I'm not arguing that humans need to write tests. Nobody misses writing test boilerplate. Nobody lies awake at night longing for the good old days of manually constructing mock objects. Let the machines have that one.

But humans must own the specification of correct behavior. They must be the ones who decide what the system should do, as distinct from what it currently does. That distinction is the entire point of testing, and it's the part that breaks down when the same AI writes both sides.

The human role in testing shifts from writing code to asking questions. What scenarios matter? What could go wrong that we haven't thought of? Does this test suite reflect how real users behave, or just how a developer imagines they behave? If I read only these tests and had never seen the code, would I understand what the system is supposed to do?

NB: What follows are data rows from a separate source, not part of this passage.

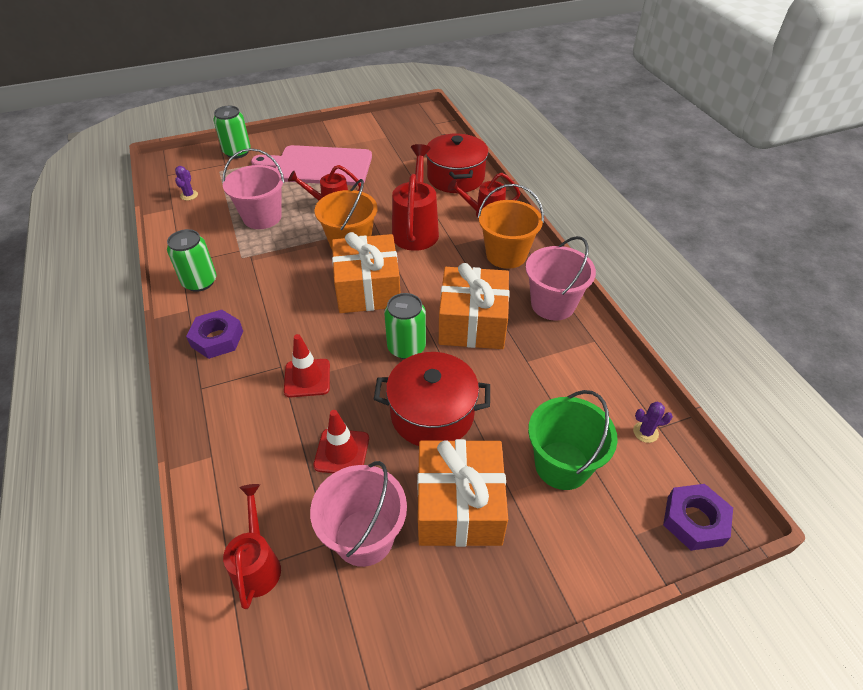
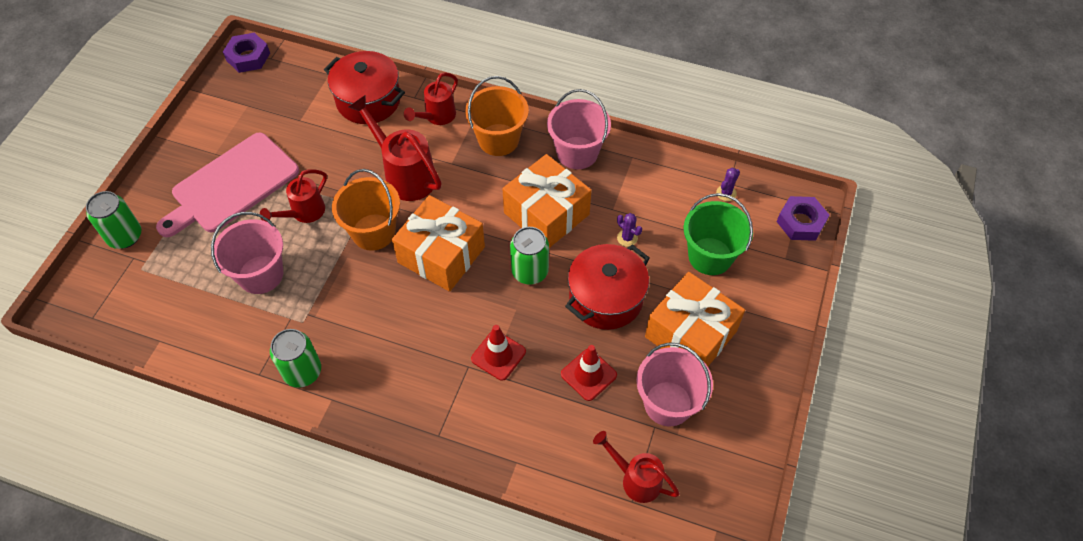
camera: 50 degrees left, 10 degrees up
purple cactus [175,166,198,200] -> purple cactus moved to [617,213,642,247]
purple nut [186,310,243,359] -> purple nut moved to [223,33,270,73]

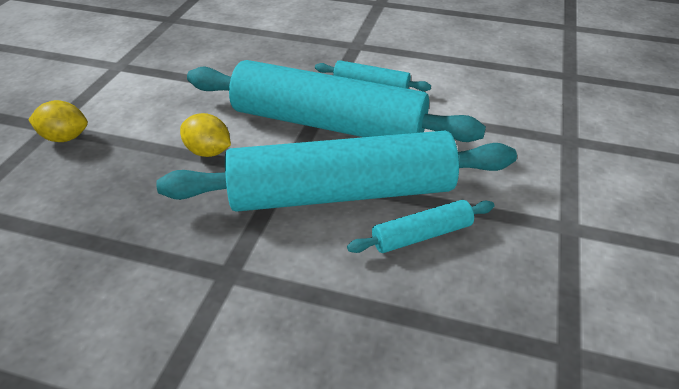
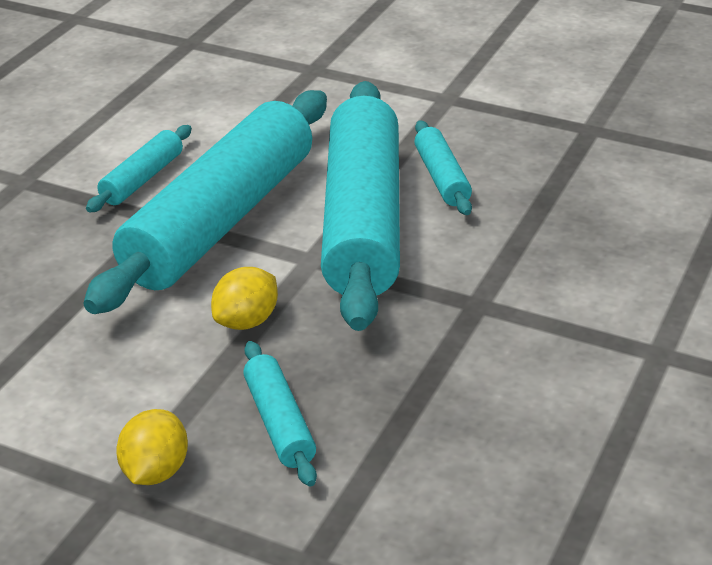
camera: 80 degrees left, 5 degrees down
none -> turquoise rolling pin [243,341,317,487]

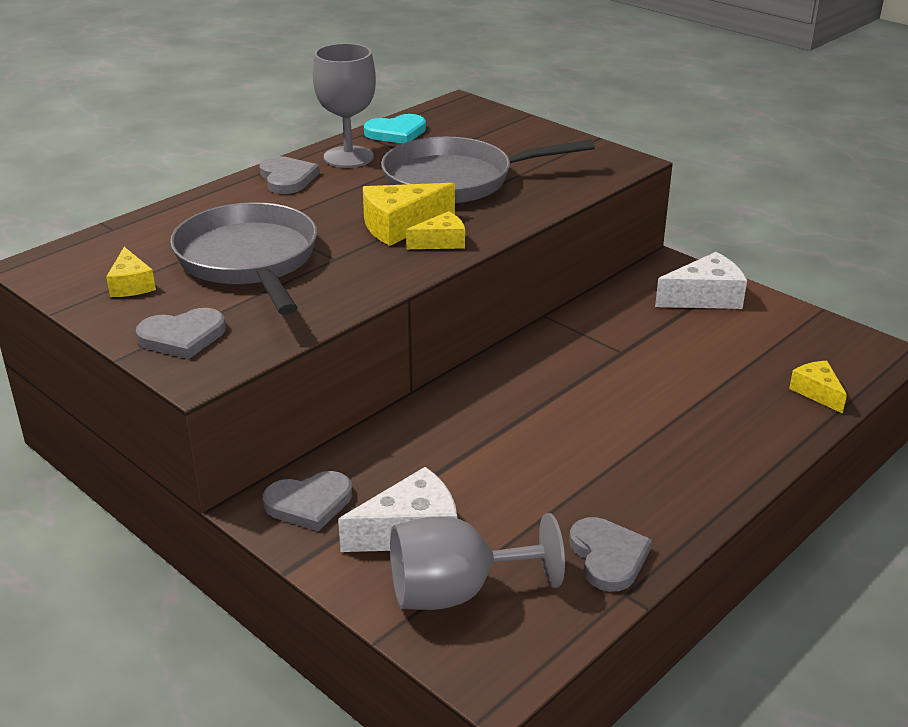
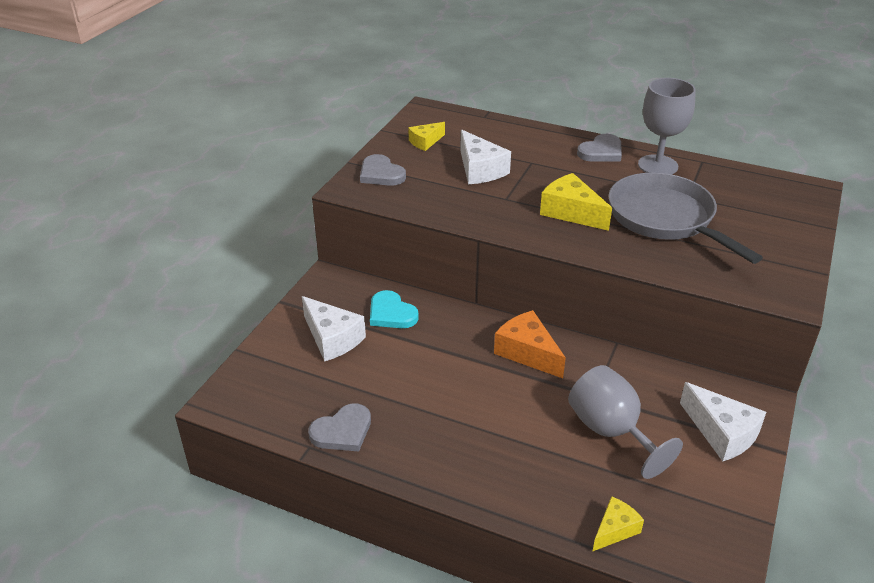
camera: 70 degrees right, 5 degrees up
grey pan [170,202,317,315] -> white cheese [460,129,511,184]
grey heart [263,471,352,531] -> none
turquoise heart [364,114,426,144] -> turquoise heart moved to [370,290,419,328]
grey goblet [390,513,565,610] -> grey goblet moved to [568,365,683,479]
yellow cheese [406,211,465,249] -> none
none -> orange cheese [494,310,566,378]

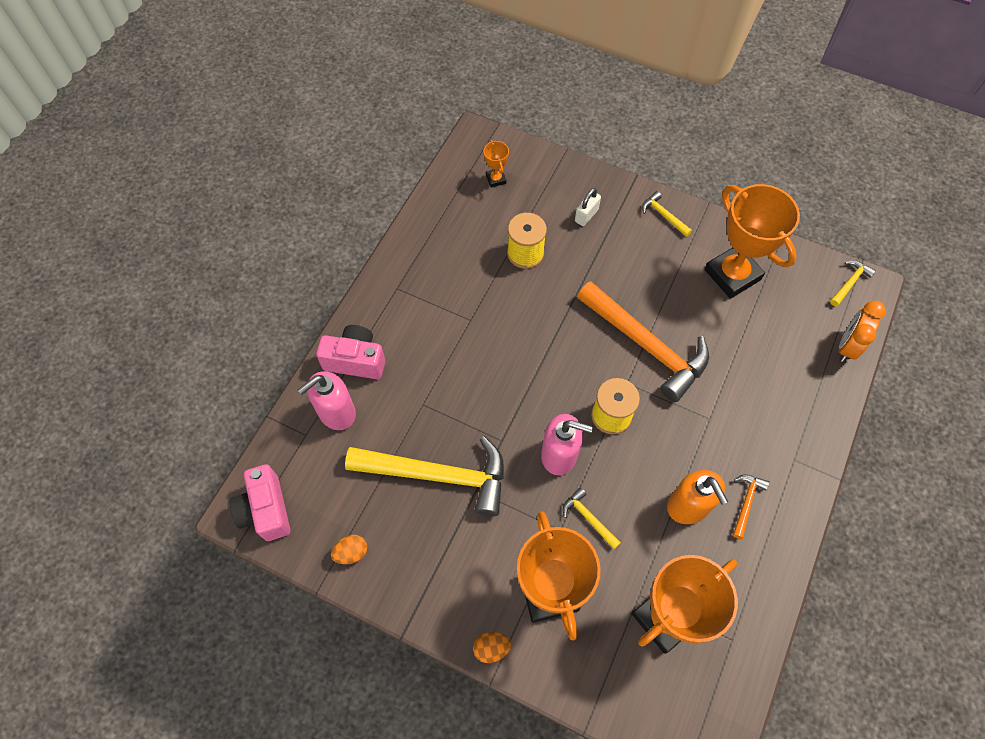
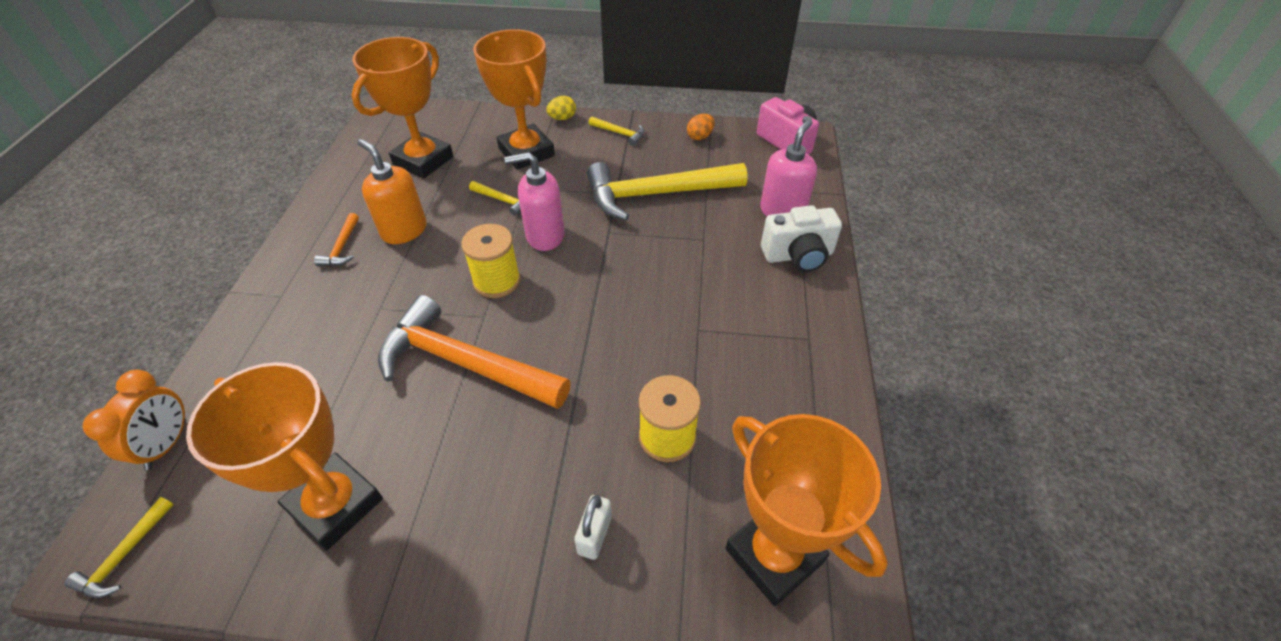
camera: 160 degrees right, 15 degrees down
pink camera [316,325,385,379] -> white camera [761,205,842,272]
orange egg [473,632,511,663] -> yellow egg [546,96,576,120]
orange trophy [483,140,509,188] -> orange trophy [726,414,888,606], size x2.32
yellow hammer [642,191,692,237] -> yellow hammer moved to [589,116,644,146]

These are judgment calls. They require understanding the product, the users, and the business context in a way that an AI model working from a prompt simply doesn't have. The agent knows what you told it. It doesn't know what you forgot to tell it. And it will never raise its hand and say "hey, did you consider...?" It will just build exactly what you described, test exactly what you described, and report success. Impeccable execution of an incomplete thought.

This connects to something I keep coming back to in everything I write about AI and engineering. The bottleneck moved from execution to judgment. In testing, execution is "write and run the tests." Judgment is "decide what correct behavior looks like." AI is excellent at execution. Humans must own judgment.

If a human had written the test specification for that meeting scheduler from the product requirements, not from the code, the timezone bug would have been caught before it shipped. Not because the human is smarter than the AI. Because the human was working from a different source of truth.

The Audit You're Not Running

Go look at your test suite right now. Not tomorrow. Not after the sprint. Right now. Open your test directory and look at the most recently written tests.

Ask yourself three questions.

Did the same AI that wrote the code write these tests? If yes, you have a correlated test suite. The tests might be correct. But you have no independent verification that they are.

Were the tests derived from the code's behavior, or from an independent specification of correct behavior? Look at the test cases. Do they test what the system should do according to the product requirements? Or do they test what the system does according to the implementation? If you can't tell the difference, that's the problem.

If you removed the code entirely and read only the tests, would you know what the system is supposed to do? Or would you only know what it currently does?

If your tests describe implementation rather than intent, they're not tests. They're mirrors. And mirrors don't catch bugs. They reflect them back at you, green and passing.